Administration au receveur

- La quantité de sang à administrer à l’animal dépend de l’évaluation clinique et de l’amélioration recherchée. Les formules faisant intervenir l’hématocrite du donneur et du receveur sont peu employées. Une dose de 20 ml/kg (hématocrite du donneur de 35 à 45 %) permet de faire augmenter l’hématocrite du receveur de 10 %. La durée totale de la transfusion ne doit jamais dépasser 4 heures ; au-delà, les risques de contamination septique augmentent de façon exponentielle. La transfusion nécessite des tubulures à filtre pour retenir les caillots. Les perfusions en parallèle sont arrêtées, surtout le Ringer lactate, dont le calcium cristallise au contact de l’anticoagulant.

- Si l’animal est stable, la transfusion est passée lentement, 1 à 2 ml/kg, les 15 premières minutes pour repérer une réaction transfusionnelle. Le débit est ensuite progressivement augmenté pour atteindre 7 à 10 ml/kg et permettre de passer le volume imparti en moins de 4 heures. Il est modulé en fonction d’éventuelles complications (agitation, polypnée, hyperthermie, hypertension, tachycardie).

- Sur un animal instable, la priorité étant la transfusion, le débit est d’emblée important, guidé ensuite par l’amélioration clinique. Il convient de rechercher et de traiter les saignements en parallèle. Une pression artérielle faible est recherchée pour éviter d’aggraver les saignements.

- En cas de réaction transfusionnelle, il est nécessaire de stopper la transfusion, de mettre en place une fluidothérapie (chlorure de sodium 0,9 %) et de trouver un autre donneur. L’administration de corticoïdes est infructueuse.

Autres modalités de transfusion

- L’autotransfusion consiste à prélever le sang de l’animal présent dans une cavité (abdomen, thorax) et à le lui réadminister. Cette pratique est désormais étayée par quelques données scientifiques. Elle diminue le risque transfusionnel et celui de transmission d’agents infectieux, permet de s’affranchir des problèmes d’accessibilité aux produits sanguins, pour un coût faible. En revanche, elle présente des risques de contamination bactérienne, tandis que les globules rouges sont plus abîmés que ceux prélevés sur un donneur. Le sang des cavités perd ses facteurs de coagulation au contact des mésos. L’autotransfusion pourrait donc être à l’origine de troubles de la coagulation et d’hypercalcémie. Cet effet est cependant peu décrit dans les études. Le sang des cavités est récolté stérilement, sans anticoagulant (sauf en cas de rupture immédiate d’un vaisseau, auquel auquel cas 1/7 de ml d’ACD est ajouté). L’administration est la même que pour une transfusion. L’autotransfusion est contre-indiquée lors d’hémoabdomen associé à une péritonite septique. En revanche, rien ne l’empêche lors de processus tumoral (exemple : hémangiosarcome splénique), les études ne montrant pas de mortalité supérieure.

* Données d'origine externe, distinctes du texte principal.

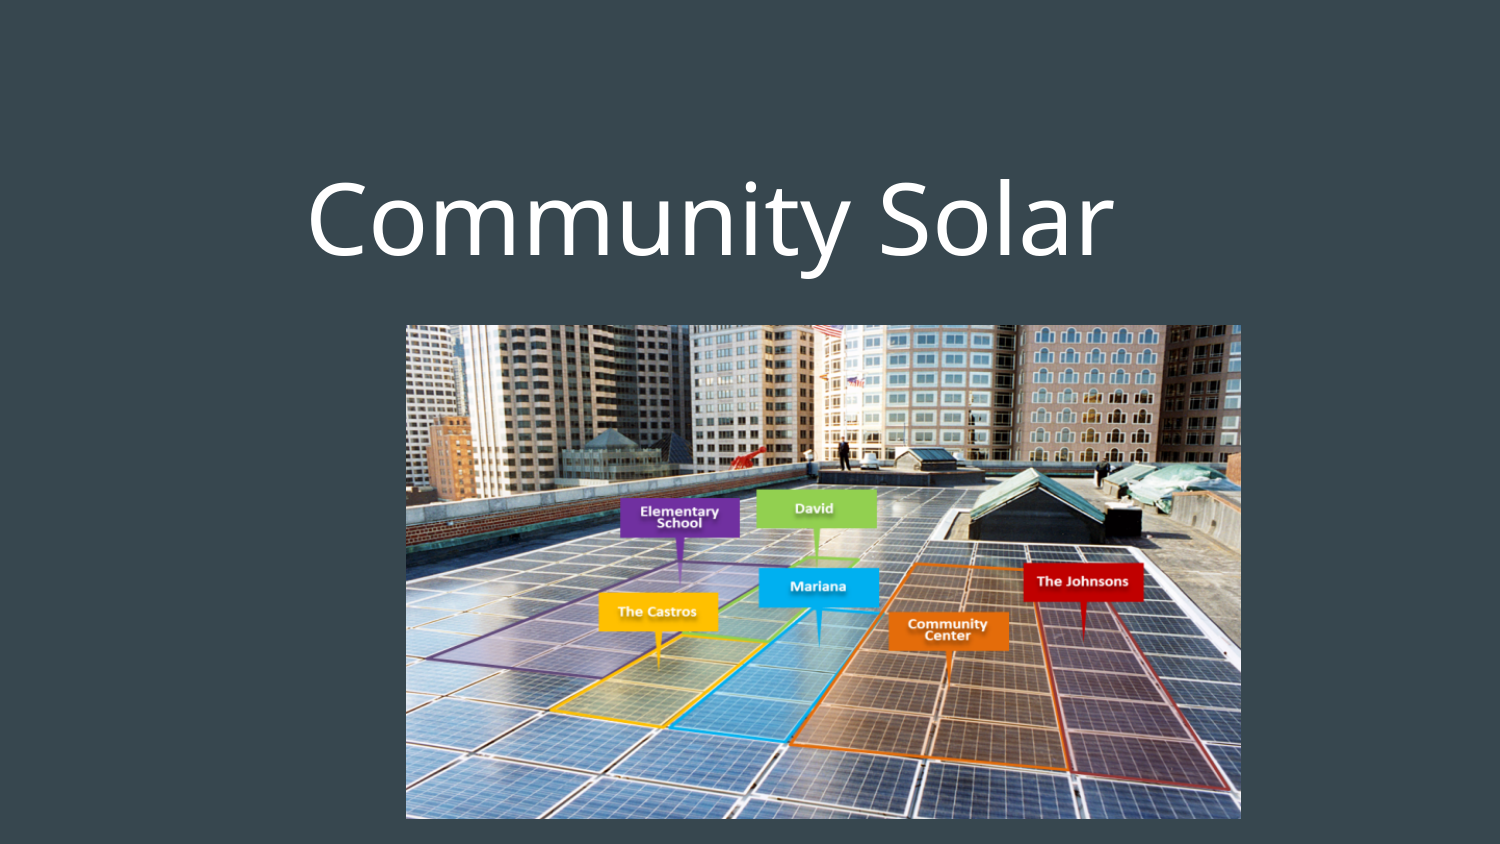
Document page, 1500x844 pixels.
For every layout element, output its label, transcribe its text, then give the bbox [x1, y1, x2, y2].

- La xénotransfusion consiste à donner du sang de chien à un chat. Elle permet de s’affranchir de la disponibilité en produits sanguins. Il y a moins de risque à transfuser un chat avec le sang d’un chien qu’avec le sang d’un chat non compatible. Cependant, l’immunisation est extrêmement rapide et forte (ne jamais renouveler une xénotransfusion) et la durée de vie des globules rouges est bien plus faible. Cette technique permet juste de se donner le temps de trouver un donneur compatible.

1 alvedia.com/blood-bags.

Céline Pouzot-Nevoret Diplomate ECVECC, maître de conférences en urgences et réanimation, responsable de l’unité Siamu de VetAgro Sup. Article rédigé d’après une conférence présentée au congrès de l’Afvac 2018 à Marseille (Bouches-du-Rhône).